- [Your assignment] A faithful, picture-free copy of the listing below is required.

- [Material provided]
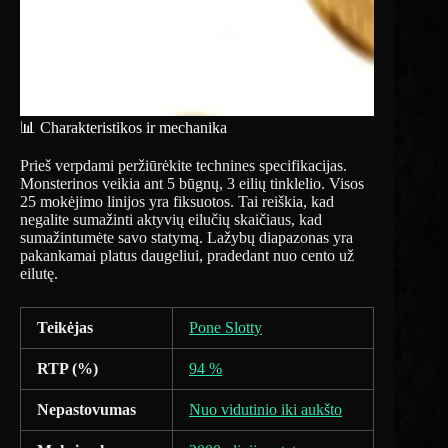
📊 Charakteristikos ir mechanika
Prieš verpdami peržiūrėkite technines specifikacijas.
Monsterinos veikia ant 5 būgnų, 3 eilių tinklelio. Visos
25 mokėjimo linijos yra fiksuotos. Tai reiškia, kad
negalite sumažinti aktyvių eilučių skaičiaus, kad
sumažintumėte savo statymą. Lažybų diapazonas yra
pakankamai platus daugeliui, pradedant nuo cento už
eilutę.
Teikėjas
Pone Slotty
RTP (%)
94 %
Nepastovumas
Nuo vidutinio iki aukšto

- [Written answer]
📊 Charakteristikos ir mechanika
Prieš verpdami peržiūrėkite technines specifikacijas.
Monsterinos veikia ant 5 būgnų, 3 eilių tinklelio. Visos
25 mokėjimo linijos yra fiksuotos. Tai reiškia, kad
negalite sumažinti aktyvių eilučių skaičiaus, kad
sumažintumėte savo statymą. Lažybų diapazonas yra
pakankamai platus daugeliui, pradedant nuo cento už
eilutę.
Teikėjas
Pone Slotty
RTP (%)
94 %
Nepastovumas
Nuo vidutinio iki aukšto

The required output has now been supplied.